Lorsque la liquidation judiciaire d’un locataire est ouverte juste après la résolution de son plan de redressement, le bail commercial ne peut pas être résilié pour des loyers impayés postérieurs au jugement d’ouverture du redressement. Toutefois, si une décision constatant ou prononçant la résiliation du bail a acquis force de chose jugée avant l’ouverture de cette nouvelle procédure, le bailleur peut s’en prévaloir. À défaut, le bail reste en vigueur et peut être transféré dans le cadre d’un plan de cession.
Com. 12 juin 2025, n° 23-22.076
I –
En l’espèce, une entreprise locataire de locaux commerciaux a été placée en redressement judiciaire en octobre 2019 après avoir reçu un commandement de payer pour loyers impayés. Malgré cette procédure, les impayés ont continué, et le bailleur a demandé la résiliation du bail auprès du juge-commissaire, qui l’a refusée. Le bailleur a formé opposition et obtenu gain de cause en janvier 2022, avec une décision assortie de l’exécution provisoire. L’expulsion du preneur a donc été prononcée en référé.
Parallèlement, un plan de redressement par continuation avait été arrêté en février 2021. Ce plan a été résolu en mars 2023, entraînant l’ouverture d’une liquidation judiciaire. Un mois plus tard, un plan de cession a été adopté, incluant le bail commercial. Le bailleur a contesté cette inclusion en soutenant que le bail avait déjà été résilié.
La cour d’appel a donné raison au bailleur en confirmant la résiliation du bail et en excluant ce dernier du plan de cession. Toutefois, la Cour de cassation casse cette décision : elle rappelle que l’ouverture d’une liquidation judiciaire après la résolution d’un plan de redressement constitue une nouvelle procédure collective. À ce titre, la résiliation d’un bail pour loyers impayés postérieurs au jugement d’ouverture du redressement n’est possible que si une décision ayant acquis force de chose jugée a prononcé cette résiliation avant le jugement d’ouverture de la liquidation.
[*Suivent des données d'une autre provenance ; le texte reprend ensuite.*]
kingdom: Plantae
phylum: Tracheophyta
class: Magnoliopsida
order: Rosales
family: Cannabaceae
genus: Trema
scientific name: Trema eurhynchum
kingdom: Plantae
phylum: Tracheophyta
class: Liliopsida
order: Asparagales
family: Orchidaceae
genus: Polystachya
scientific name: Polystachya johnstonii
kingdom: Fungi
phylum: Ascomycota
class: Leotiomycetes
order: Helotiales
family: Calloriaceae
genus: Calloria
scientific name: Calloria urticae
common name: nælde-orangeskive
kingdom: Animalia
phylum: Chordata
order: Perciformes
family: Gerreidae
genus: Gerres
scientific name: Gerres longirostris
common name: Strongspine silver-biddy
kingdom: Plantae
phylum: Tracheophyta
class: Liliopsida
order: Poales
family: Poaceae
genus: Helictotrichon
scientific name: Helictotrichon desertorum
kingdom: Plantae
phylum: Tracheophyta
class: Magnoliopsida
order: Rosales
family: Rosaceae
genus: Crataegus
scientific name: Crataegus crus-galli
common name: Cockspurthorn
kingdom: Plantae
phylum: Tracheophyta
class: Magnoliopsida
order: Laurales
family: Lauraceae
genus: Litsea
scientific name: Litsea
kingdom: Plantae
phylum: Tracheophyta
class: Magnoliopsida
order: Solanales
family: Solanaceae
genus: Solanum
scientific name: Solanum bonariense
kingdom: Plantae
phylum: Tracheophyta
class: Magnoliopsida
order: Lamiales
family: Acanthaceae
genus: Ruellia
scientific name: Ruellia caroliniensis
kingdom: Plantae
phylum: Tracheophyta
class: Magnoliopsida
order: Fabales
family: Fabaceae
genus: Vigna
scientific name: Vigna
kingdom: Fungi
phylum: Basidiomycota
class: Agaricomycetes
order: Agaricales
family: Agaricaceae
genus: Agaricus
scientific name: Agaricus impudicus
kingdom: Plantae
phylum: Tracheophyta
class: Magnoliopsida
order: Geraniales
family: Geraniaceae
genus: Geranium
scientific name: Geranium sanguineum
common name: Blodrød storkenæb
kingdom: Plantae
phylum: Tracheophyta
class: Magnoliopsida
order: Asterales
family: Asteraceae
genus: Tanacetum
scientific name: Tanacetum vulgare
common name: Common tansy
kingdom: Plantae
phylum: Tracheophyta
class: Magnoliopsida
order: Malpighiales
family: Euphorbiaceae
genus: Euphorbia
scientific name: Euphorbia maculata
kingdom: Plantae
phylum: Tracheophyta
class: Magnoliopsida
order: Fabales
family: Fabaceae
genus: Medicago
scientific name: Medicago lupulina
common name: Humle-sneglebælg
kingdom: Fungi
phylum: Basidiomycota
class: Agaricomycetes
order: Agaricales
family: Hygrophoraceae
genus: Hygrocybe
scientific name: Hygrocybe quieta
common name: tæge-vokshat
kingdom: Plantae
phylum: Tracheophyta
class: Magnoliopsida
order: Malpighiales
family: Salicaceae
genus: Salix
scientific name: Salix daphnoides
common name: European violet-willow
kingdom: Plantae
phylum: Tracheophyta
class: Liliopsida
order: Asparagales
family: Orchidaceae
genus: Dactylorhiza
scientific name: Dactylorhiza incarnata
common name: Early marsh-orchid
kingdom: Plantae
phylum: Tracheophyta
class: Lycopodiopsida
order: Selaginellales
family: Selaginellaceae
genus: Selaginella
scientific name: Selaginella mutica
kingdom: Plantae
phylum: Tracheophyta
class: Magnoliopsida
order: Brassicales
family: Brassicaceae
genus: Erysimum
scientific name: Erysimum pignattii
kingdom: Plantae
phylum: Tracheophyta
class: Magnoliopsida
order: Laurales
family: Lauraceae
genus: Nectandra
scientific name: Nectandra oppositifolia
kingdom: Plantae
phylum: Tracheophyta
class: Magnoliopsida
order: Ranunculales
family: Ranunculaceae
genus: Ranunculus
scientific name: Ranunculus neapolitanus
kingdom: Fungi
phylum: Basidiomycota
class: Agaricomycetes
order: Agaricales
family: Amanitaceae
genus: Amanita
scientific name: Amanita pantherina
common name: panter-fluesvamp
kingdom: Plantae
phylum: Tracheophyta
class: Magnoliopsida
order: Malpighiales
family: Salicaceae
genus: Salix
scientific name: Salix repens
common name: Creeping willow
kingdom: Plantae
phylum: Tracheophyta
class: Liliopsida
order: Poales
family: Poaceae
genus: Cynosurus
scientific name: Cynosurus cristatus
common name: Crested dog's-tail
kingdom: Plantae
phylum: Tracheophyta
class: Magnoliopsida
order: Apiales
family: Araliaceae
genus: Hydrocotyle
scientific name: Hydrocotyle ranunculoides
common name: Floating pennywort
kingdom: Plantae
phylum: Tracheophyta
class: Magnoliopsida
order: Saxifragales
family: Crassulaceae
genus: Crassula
En l’espèce, la résiliation n’avait pas acquis force de chose jugée à cette date. Le bail devait donc être considéré comme toujours en vigueur, et pouvait légalement être inclus dans le plan de cession. Par cet arrêt, la Cour de cassation précise le régime applicable aux résiliations de bail dans les enchaînements de procédures collectives et sécurise la possibilité de transférer un bail dans un plan de cession en l’absence de résiliation définitive.
II –
La Cour de cassation juge donc que la résolution d’un bail commercial prononcée en application d’une clause résolutoire en raison d’impayés doit être constatée par une décision passée en force de chose jugée antérieurement à l’ouverture de la procédure collective du preneur. A défaut, la résolution devient caduque et le bail commercial est considéré comme toujours en vigueur durant la période d’observation.
Conformément à l’article L.622-21 du Code de commerce, dans un tel cas de figure, le bailleur ne peut initier une nouvelle procédure visant à constater l’acquisition de la clause résolutoire en se fondant sur les impayés antérieurs.
Cependant, si le preneur ne paye toujours pas ses loyers dus durant la période d’observation, deux possibilités s’offrent au bailleur. Soit il décide de mettre à nouveau en œuvre la clause résolutoire présente dans le contrat de bail commercial et saisir dans la foulée le juge des référés pour faire constater son acquisition, soit il décide de saisir directement le juge-commissaire pour qu’il constate la résiliation de plein droit dudit contrat[1].
Pour rappel, l’article L.622-14 du Code de commerce dispose :
« Sans préjudice de l’application du I et du II de l’article L. 622-13, la résiliation du bail des immeubles donnés à bail au débiteur et utilisés pour l’activité de l’entreprise intervient dans les conditions suivantes :
1° Au jour où le bailleur est informé de la décision de l’administrateur de ne pas continuer le bail. Dans ce cas, l’inexécution peut donner lieu à des dommages et intérêts au profit du cocontractant, dont le montant doit être déclaré au passif. Le cocontractant peut néanmoins différer la restitution des sommes versées en excédent par le débiteur en exécution du contrat jusqu’à ce qu’il ait été statué sur les dommages et intérêts ;
2° Lorsque le bailleur demande la résiliation ou fait constater la résiliation du bail pour défaut de paiement des loyers et charges afférents à une occupation postérieure au jugement d’ouverture, le bailleur ne pouvant agir qu’au terme d’un délai de trois mois à compter dudit jugement. […] »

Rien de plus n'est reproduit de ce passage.